(Saved data entries)

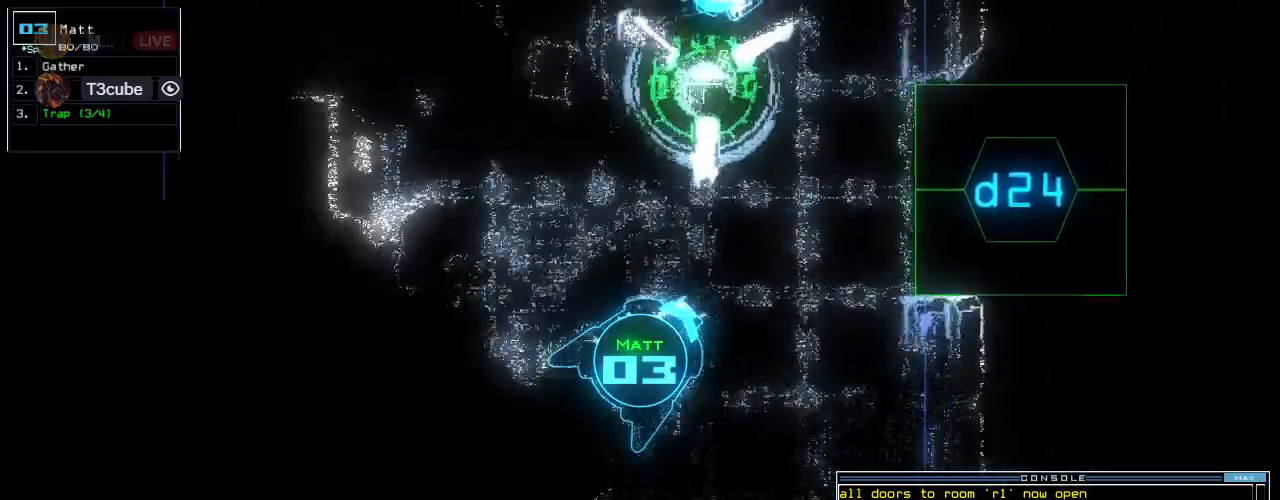
{"keys": ["up"], "events": [[60, "d", "down"], [160, "d", "up"], [320, "2", "down"], [380, "right", "down"], [400, "2", "up"], [500, "right", "up"]]}
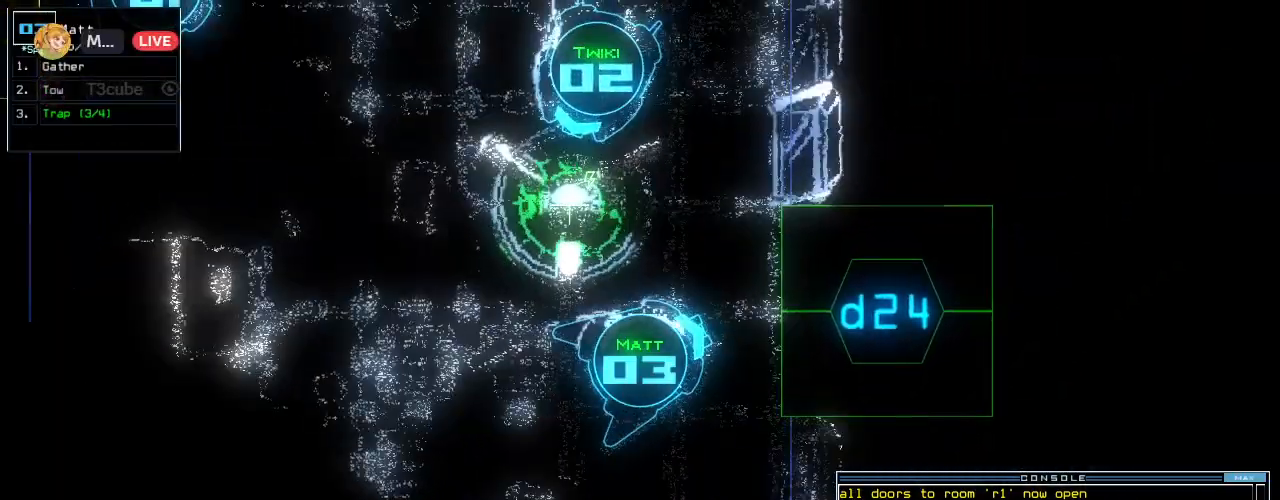
{"keys": [], "events": [[100, "right", "down"], [120, "4", "down"], [200, "4", "up"], [200, "right", "up"], [220, "up", "up"]]}
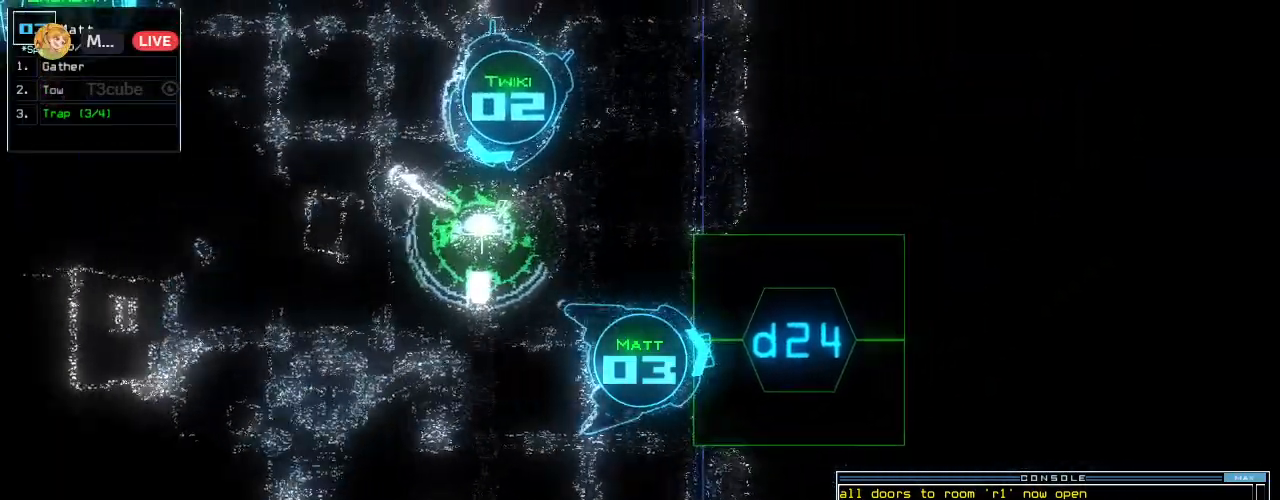
{"keys": [], "events": []}
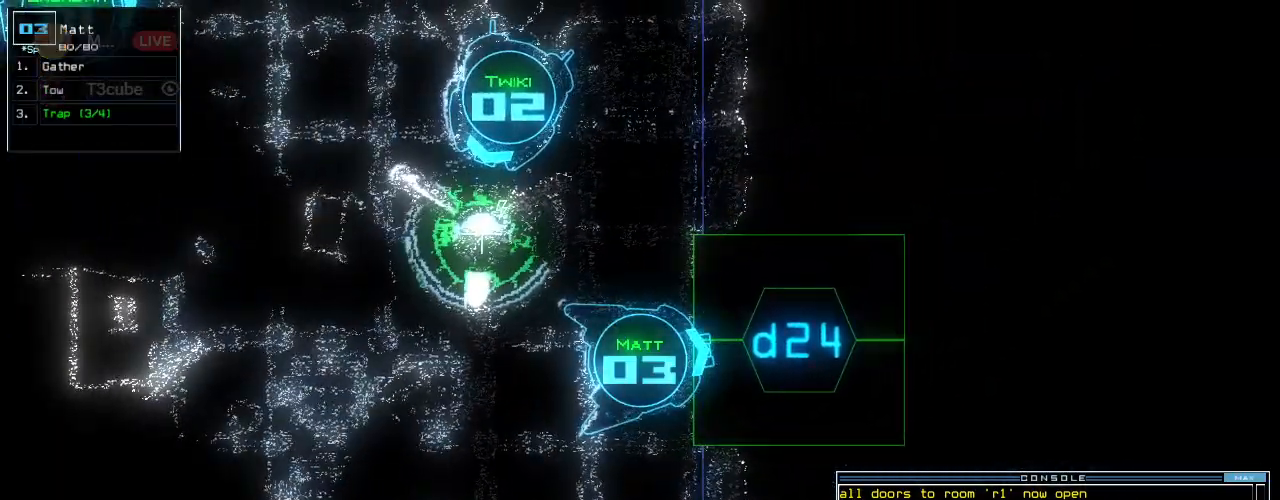
{"keys": ["up"], "events": [[40, "return", "down"], [100, "return", "up"], [240, "up", "down"], [320, "d", "down"], [400, "d", "up"]]}
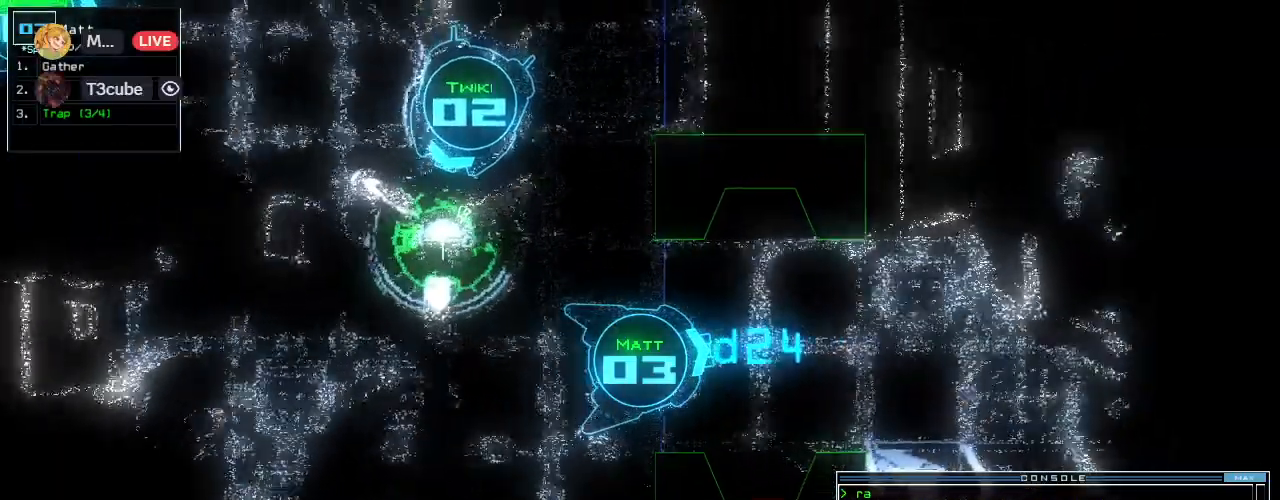
{"keys": [], "events": [[20, "2", "down"], [60, "up", "up"], [100, "2", "up"], [260, "4", "down"], [320, "up", "down"], [380, "4", "up"], [480, "up", "up"]]}
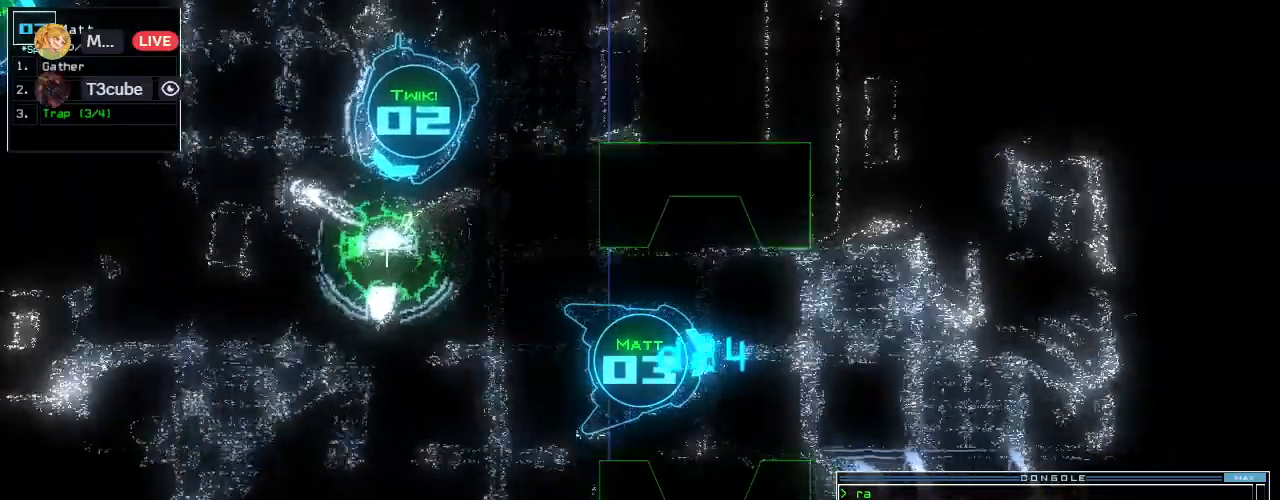
{"keys": [], "events": [[300, "up", "down"], [420, "up", "up"]]}
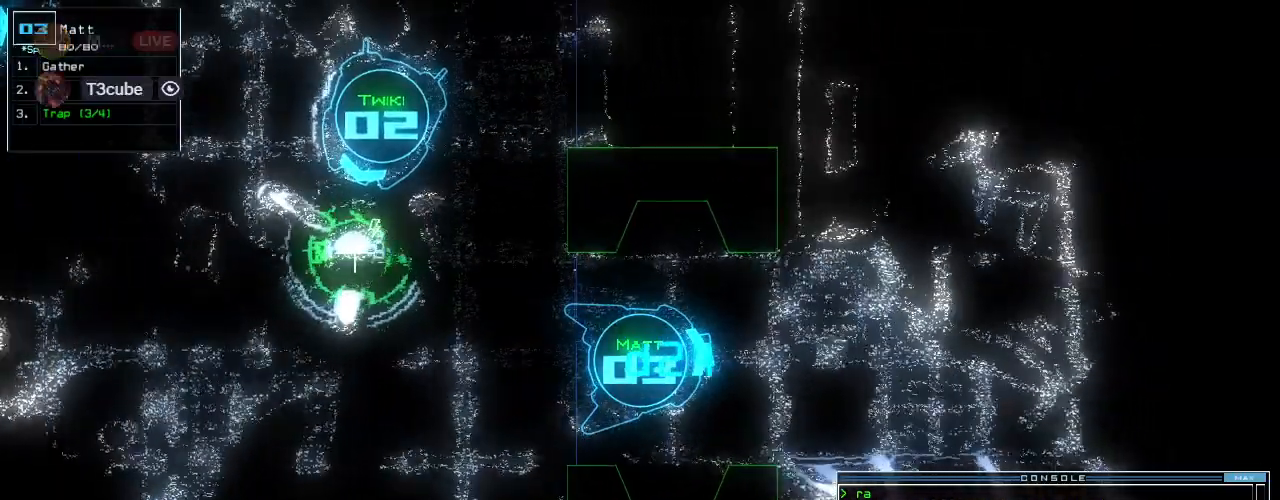
{"keys": [], "events": []}
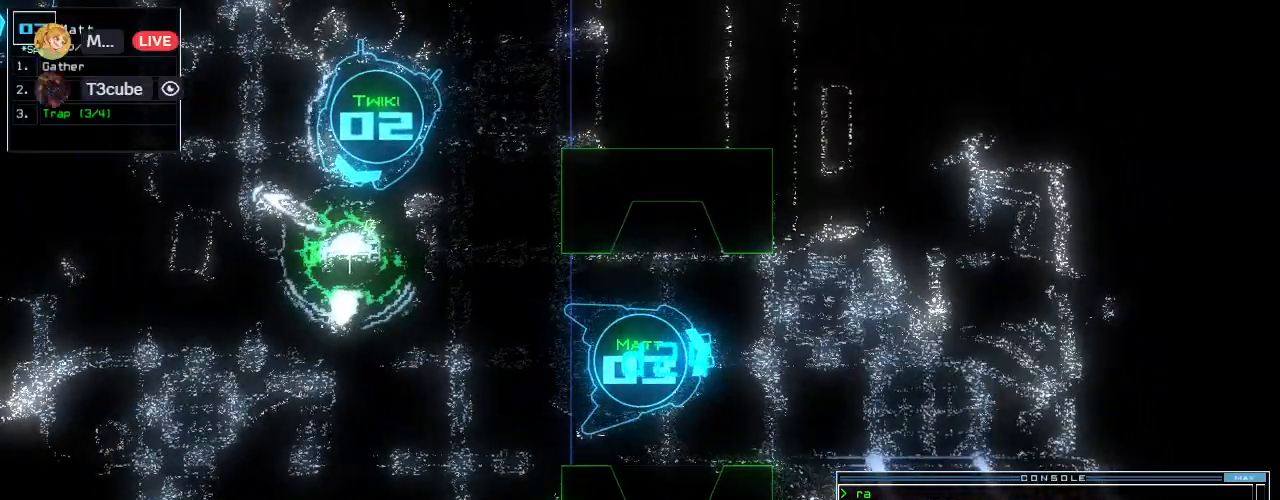
{"keys": [], "events": []}
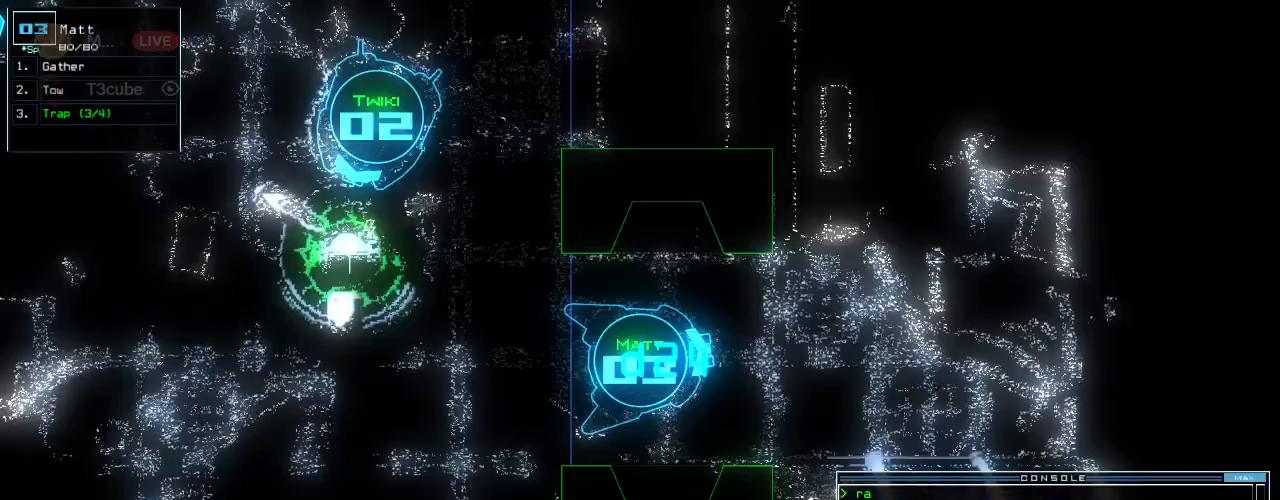
{"keys": [], "events": [[360, "up", "down"], [420, "up", "up"]]}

> **ACTIVITY**: For this exercise, return the data above exactly and leave every picture out.

> **ANSWER TO THE PROBLEM**:
{"keys": ["up"], "events": [[60, "d", "down"], [160, "d", "up"], [320, "2", "down"], [380, "right", "down"], [400, "2", "up"], [500, "right", "up"]]}
{"keys": [], "events": [[100, "right", "down"], [120, "4", "down"], [200, "4", "up"], [200, "right", "up"], [220, "up", "up"]]}
{"keys": [], "events": []}
{"keys": ["up"], "events": [[40, "return", "down"], [100, "return", "up"], [240, "up", "down"], [320, "d", "down"], [400, "d", "up"]]}
{"keys": [], "events": [[20, "2", "down"], [60, "up", "up"], [100, "2", "up"], [260, "4", "down"], [320, "up", "down"], [380, "4", "up"], [480, "up", "up"]]}
{"keys": [], "events": [[300, "up", "down"], [420, "up", "up"]]}
{"keys": [], "events": []}
{"keys": [], "events": []}
{"keys": [], "events": [[360, "up", "down"], [420, "up", "up"]]}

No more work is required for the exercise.